A ilha foi registrada em mapas, plantas militares, pinturas e fotografias. A Brasiliana Fotográfica preserva, por exemplo, um registro do Forte Tamandaré da Laje datado de 17 de maio de 1913.

Esses documentos permitem comparar diferentes fases da construção e compreender como a fortificação passou a ocupar quase toda a superfície do rochedo.

Embora pequena, a Ilha da Laje tornou-se uma referência visual da entrada da baía e um testemunho da relação histórica entre a cidade e sua defesa marítima.

🚤 É possível visitar a Ilha da Laje?

Não foi localizado, nas páginas oficiais, um programa regular de visitação com desembarque na Ilha da Laje.

A Diretoria do Patrimônio Histórico e Documentação da Marinha inclui o local no roteiro de seu Passeio Marítimo pela Baía de Guanabara. Nesse passeio, os participantes observam a ilha a partir da embarcação, junto com outros pontos históricos da baía.

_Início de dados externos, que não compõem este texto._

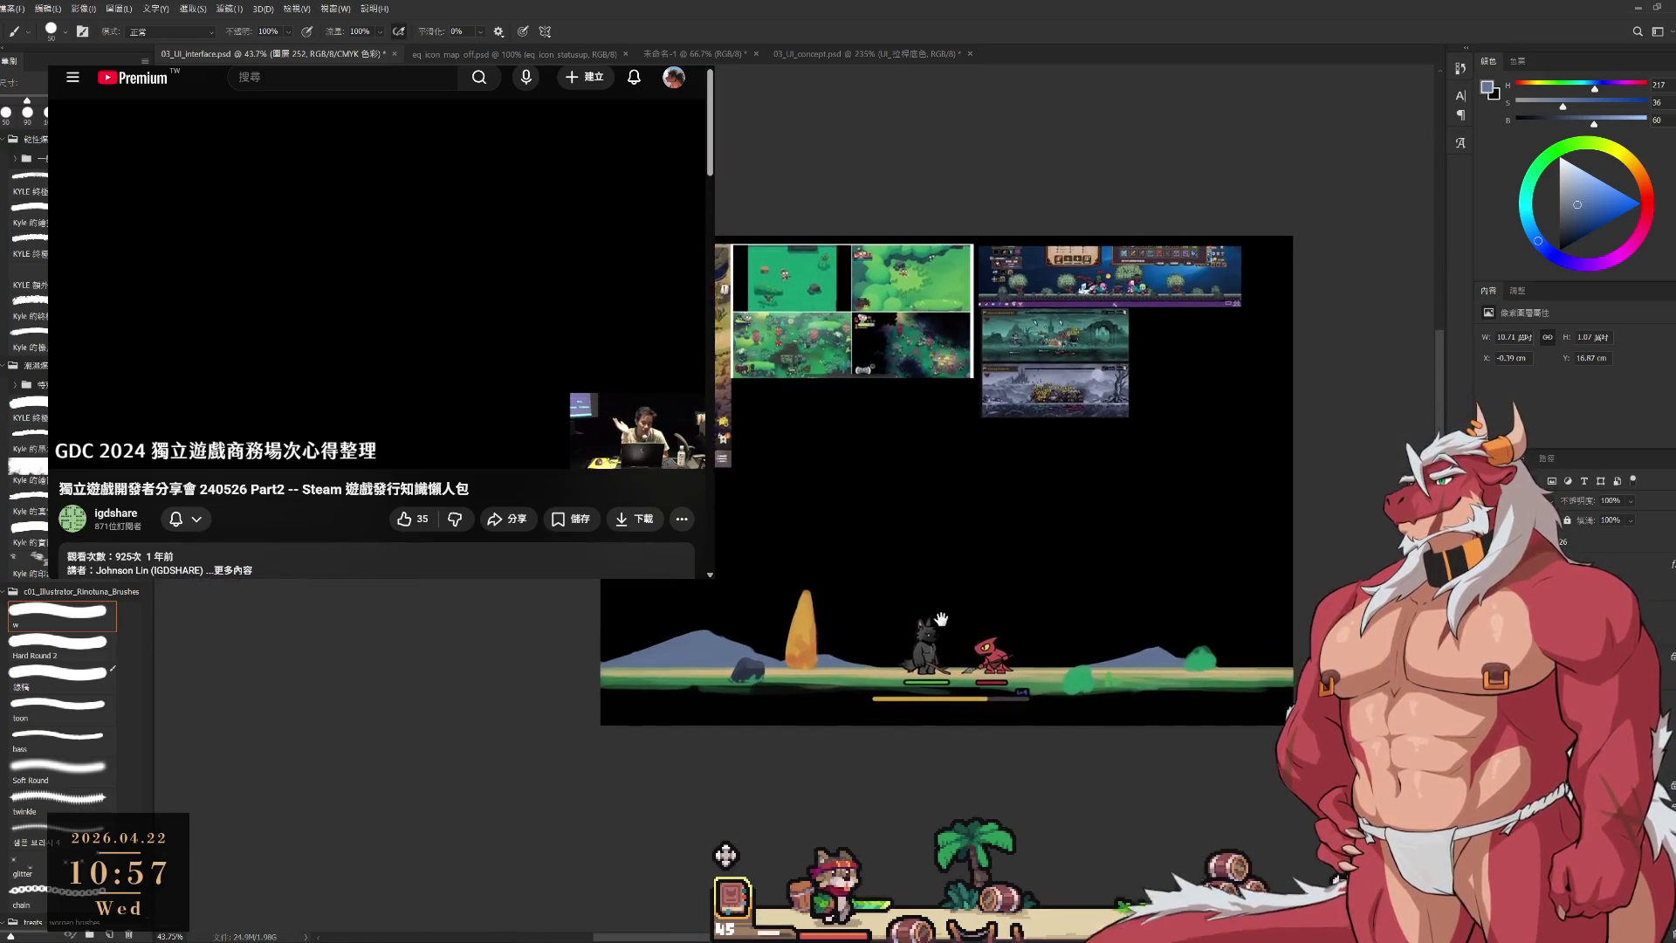
pyautogui.keyDown('alt'); pyautogui.scroll(3, 1134, 628); pyautogui.keyUp('alt')
pyautogui.keyDown('alt'); pyautogui.scroll(-1, 1133, 628); pyautogui.keyUp('alt')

O passeio marítimo oficial não deve ser confundido com uma visita ao interior do forte. A relação atual de pontos do roteiro apresenta a Ilha da Laje como local avistado durante a navegação, sem informar desembarque na fortificação.

Também não é recomendado tentar acessar o rochedo por embarcação particular. Além das restrições relacionadas ao imóvel, as ondas, as marés e as condições de navegação podem tornar a aproximação perigosa.

Projetos antigos de transformação do local em espaço de lazer chegaram a ser divulgados, mas não devem ser apresentados como serviços atualmente disponíveis sem nova confirmação oficial.

❓ Perguntas frequentes sobre a Ilha da Laje

Documentos históricos e registros oficiais ajudam a esclarecer algumas dúvidas complementares sobre o local.

Existem plantas antigas do Forte da Laje?

Sim. O acervo MemóriaSPU preserva plantas da fortificação datadas de 1730 e 1794. Esses documentos cartográficos mostram o formato do rochedo, as estruturas planejadas e as diferentes etapas de ocupação do espaço.

A Ilha da Laje é a mesma que a Ilha de Villegagnon?

Não. São formações distintas. Os franceses tentaram inicialmente permanecer na Ilha da Laje, mas abandonaram o rochedo por causa das condições do mar e estabeleceram sua principal base na ilha posteriormente chamada de Villegagnon.

A ilha ainda é usada como referência para a navegação?

Sim. A localização da Ilha da Laje continua aparecendo em normas e documentos oficiais relacionados aos canais e aos limites marítimos da Baía de Guanabara. Sua posição permanece relevante para a descrição geográfica da entrada e das rotas de acesso.

Um rochedo ligado à defesa do Rio de Janeiro

A Ilha da Laje ocupa uma posição singular na entrada da Baía de Guanabara. Sua pequena superfície, as ondas intensas e a localização no canal fizeram do local um desafio para franceses e portugueses.

Apesar das dificuldades, uma fortificação foi construída e permaneceu ligada à defesa do Rio de Janeiro por séculos. O conjunto passou por transformações profundas, especialmente após sua destruição na Revolta da Armada.

Desativado desde 1997, o Forte Almirante Tamandaré continua presente na paisagem e na memória militar brasileira. A ilha permanece como testemunho da importância estratégica que a entrada da baía teve para a proteção da cidade e de seu porto.